NO HAY CULPA QUE COMPARTIR CON VOSOTROS O CON LOS TERRORISTAS

28.08.2017

El atentado terrorista perpetrado en Barcelona y Cambrils el pasado 17 de agosto y que acabó con la vida de 15 inocentes, marca el comienzo de una realidad con la que no quiere enfrentarse la clase política española, temerosa de una reacción popular que cuestione el régimen progresista liberal implantado en el año 1978. De poco han servido los millones de euros invertidos en dinero público, cuyo fin era el liberar periodistas secuestrados o evitar otros actos terroristas, si al final una célula incontrolada de adolescentes consigue atentar en pleno centro de la mismísima Ciudad Condal. De ahí las caras de estupefacción e incredulidad de todos los gerifaltes dedicados a la política patria, que intuyen que esto es el principio de una escalada de acciones terroristas que les pone en medio de una encrucijada de difícil solución. Por un lado se encuentran los que ellos catalogan como xenófobos y que no son más que ciudadanos normales exigiendo protección y seguridad; y por otro lado están los terroristas, que a pocos días de la masacre emiten un vídeo amenazante en la que remarcan que España es tierra de sus ancestros y que por eso vienen a reconquistar Al Andalus.

Así las cosas, no es de extrañar el nerviosismo del establishment político que se afana, con independencia del signo político, en que se recobre la normalidad; reconduciendo la situación mediante maniobras de control mental de masas.

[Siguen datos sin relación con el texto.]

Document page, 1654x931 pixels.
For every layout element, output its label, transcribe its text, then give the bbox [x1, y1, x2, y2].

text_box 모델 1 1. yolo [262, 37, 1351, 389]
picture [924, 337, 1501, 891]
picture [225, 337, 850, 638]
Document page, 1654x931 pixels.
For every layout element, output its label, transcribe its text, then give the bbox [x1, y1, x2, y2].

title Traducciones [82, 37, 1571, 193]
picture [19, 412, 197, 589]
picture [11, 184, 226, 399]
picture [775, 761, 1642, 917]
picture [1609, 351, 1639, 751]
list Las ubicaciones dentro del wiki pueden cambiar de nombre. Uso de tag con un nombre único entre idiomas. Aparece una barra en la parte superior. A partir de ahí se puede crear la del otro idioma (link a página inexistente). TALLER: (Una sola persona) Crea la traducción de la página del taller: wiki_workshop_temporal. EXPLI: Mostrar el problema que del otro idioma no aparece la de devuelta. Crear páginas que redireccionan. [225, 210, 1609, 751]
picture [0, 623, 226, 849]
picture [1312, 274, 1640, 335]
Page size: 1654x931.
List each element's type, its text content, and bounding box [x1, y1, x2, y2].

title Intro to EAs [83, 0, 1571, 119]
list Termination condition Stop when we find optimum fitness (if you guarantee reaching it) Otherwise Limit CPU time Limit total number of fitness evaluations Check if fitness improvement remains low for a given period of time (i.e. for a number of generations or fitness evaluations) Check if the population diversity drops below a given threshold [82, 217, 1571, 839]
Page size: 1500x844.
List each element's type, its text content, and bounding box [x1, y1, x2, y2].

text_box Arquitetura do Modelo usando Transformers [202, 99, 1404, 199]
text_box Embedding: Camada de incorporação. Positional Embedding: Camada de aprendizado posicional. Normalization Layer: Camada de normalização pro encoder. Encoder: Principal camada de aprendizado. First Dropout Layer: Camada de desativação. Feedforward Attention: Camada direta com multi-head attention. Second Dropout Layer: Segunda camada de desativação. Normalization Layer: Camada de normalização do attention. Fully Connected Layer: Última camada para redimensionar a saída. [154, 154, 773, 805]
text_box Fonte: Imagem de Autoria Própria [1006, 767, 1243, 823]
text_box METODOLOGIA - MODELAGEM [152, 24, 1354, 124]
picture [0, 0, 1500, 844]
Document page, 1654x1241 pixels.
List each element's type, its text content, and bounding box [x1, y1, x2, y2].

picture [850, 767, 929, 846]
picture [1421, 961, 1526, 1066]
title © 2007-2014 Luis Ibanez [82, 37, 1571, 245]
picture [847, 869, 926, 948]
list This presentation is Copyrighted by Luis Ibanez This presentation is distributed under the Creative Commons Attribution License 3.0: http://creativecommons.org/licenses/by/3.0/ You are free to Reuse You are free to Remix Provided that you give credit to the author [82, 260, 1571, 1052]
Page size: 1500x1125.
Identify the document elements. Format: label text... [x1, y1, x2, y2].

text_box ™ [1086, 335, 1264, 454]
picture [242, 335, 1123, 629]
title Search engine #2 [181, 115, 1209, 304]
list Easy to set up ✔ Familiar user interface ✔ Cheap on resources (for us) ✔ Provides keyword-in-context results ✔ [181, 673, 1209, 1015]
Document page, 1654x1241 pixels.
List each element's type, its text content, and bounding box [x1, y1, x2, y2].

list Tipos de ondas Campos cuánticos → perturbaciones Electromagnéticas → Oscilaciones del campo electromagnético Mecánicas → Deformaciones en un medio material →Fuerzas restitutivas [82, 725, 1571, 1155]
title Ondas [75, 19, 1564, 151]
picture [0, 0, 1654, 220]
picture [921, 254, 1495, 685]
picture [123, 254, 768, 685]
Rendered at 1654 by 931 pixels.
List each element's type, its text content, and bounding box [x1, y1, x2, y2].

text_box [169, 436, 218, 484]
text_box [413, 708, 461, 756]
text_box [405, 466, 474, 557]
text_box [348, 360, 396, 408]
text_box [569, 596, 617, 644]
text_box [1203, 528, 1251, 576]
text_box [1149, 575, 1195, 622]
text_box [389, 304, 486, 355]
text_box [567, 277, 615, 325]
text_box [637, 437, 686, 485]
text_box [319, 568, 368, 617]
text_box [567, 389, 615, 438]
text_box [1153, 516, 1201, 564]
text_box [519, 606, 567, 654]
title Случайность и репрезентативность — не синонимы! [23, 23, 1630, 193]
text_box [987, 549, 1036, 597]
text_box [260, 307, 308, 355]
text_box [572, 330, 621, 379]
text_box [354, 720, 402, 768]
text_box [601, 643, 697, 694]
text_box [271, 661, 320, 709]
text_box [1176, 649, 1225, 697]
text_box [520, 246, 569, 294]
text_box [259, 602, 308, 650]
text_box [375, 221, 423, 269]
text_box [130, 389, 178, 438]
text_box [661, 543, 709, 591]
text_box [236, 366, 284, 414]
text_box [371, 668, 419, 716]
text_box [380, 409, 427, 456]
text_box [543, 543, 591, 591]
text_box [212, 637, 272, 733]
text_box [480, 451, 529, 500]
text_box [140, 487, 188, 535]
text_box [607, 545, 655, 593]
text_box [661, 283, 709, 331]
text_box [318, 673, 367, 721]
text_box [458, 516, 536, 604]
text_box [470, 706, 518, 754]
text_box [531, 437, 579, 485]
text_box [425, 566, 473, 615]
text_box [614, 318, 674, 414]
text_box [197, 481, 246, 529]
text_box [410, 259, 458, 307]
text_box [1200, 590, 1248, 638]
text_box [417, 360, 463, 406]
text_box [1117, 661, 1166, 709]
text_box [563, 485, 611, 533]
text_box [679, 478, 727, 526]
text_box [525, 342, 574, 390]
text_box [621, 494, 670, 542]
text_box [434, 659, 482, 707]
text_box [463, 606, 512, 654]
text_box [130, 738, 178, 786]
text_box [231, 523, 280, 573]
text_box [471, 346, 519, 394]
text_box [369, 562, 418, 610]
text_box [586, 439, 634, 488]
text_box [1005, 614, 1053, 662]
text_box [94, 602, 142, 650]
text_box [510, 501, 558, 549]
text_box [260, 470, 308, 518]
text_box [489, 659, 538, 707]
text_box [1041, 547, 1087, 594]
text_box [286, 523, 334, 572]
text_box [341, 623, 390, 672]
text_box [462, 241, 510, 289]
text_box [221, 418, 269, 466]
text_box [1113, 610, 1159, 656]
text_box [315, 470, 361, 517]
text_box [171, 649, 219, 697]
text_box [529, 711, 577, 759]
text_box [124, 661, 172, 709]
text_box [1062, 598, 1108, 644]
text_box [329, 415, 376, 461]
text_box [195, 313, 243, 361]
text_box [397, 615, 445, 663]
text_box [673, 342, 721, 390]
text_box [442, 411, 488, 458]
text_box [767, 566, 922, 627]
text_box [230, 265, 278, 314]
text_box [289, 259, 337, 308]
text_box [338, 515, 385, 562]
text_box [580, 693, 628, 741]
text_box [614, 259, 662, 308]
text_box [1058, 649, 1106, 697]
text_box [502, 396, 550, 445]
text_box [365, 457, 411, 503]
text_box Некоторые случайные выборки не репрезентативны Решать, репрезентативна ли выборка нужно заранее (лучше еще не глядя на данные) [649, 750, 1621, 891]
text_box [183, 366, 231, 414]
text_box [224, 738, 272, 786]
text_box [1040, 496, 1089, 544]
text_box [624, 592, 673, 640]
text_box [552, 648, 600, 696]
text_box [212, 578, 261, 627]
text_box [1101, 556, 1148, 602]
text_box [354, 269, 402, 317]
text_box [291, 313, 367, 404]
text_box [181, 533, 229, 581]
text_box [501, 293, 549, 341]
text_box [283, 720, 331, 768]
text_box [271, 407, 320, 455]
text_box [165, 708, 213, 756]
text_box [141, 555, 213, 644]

De ahí el eslogan nada inocente escogido para corear en las manifestaciones de repulsa al terrorismo: “No tenemos miedo-No tinc por”, que aunque ha sido criticado por su temeridad por personas notorias de la cultura como Albert Boadella o Arturo Pérez Reverte, no busca otra cosa que introducir en la psique colectiva la verdadera intención del sistema imperante, que es la de ir preparando al pueblo ante el aumento escalonado de la barbarie terrorista, pues ni se va a frenar la inmigración masiva, ni se va a terminar con la deslocalización industrial, ni se va acabar con el fracasado multiculturalismo, ni se va a cambiar el modelo educativo,  ni se va a finiquitar el globalismo cosmopolita en general; pues los terroristas no van a cambiar su “modo de vida”; la de ellos, la de los únicos “demócratas”.

Dentro de este contexto cada vez más orwelliano, se han sucedido episodios de lo más rocambolesco, y que aun habiendo generado amplias carcajadas dentro de la opinión pública, no dejan de ser preocupantes por las oscuras intenciones que perseguían. Hablamos de hechos como que la televisión pública española, bajo el control del Gobierno del PP, manipulara imágenes para convencernos de otra cosa que no era; o que en la redes sociales aparecieran un montón de frases repetitivas generadas por un bot con el objeto de engañar y confundir al conjunto de la población. Incluso se llegó a ocultar deliberadamente la condición de caballero legionario del mosso que abatió a 4 de los 5 terroristas de Cambrils, sin olvidar tampoco el uso de imágenes y titulares que han intentado sin disimulo igualar en dignidad a víctimas y verdugos, con independencia del sesgo político del medio de comunicación en si.

He aquí, por tanto, el negro futuro que nos espera en España y en todo el occidente en general. Estamos abocados a la guerra o a la destrucción si no reaccionamos a tiempo ante el discurso estéril de los Ni-Ni, de los de ni contigo ni sin ti. De aquéllos que para mantener su mundo en ruinas en pie, acuden a la justificación compleja  y retorcida que hace aguas por todas partes. “Los terroristas buscan la xenofobia para acabar con una hipotética convivencia”, porque realmente el terrorismo y la extrema de derecha están conspirando contra ellos, nos dicen. Un conspiracionismo éste, que en el Mundo Árabe se traduce en el mantra de que los dictadores y los terroristas se retroalimentan y confabulan contra las supuestas ansias populares de democracia liberal. Ellos, pobrecitos, siempre en el medio; siempre cargados de moral y de verdad. Y así llegamos a su conclusión, la de que los dictadores son muy malos, pero el trío de las Azores creó al Daesh por derrocar a otro dictador que gaseaba a los camaradas kurdos. Todo ello sin mencionar al querido califa Mojamé VI, que compartiendo nacionalidad con los “chavales” de Ripoll(no se vaya a caer en islamofobia) y siendo amigo íntimo de su majestad el Rey, no ha recibido mención alguna  por aquellos que han señalado repetidas veces al saudí que financió y promovió las primaveras árabes que ellos mismos arengaron y que acabaron creando al monstruo.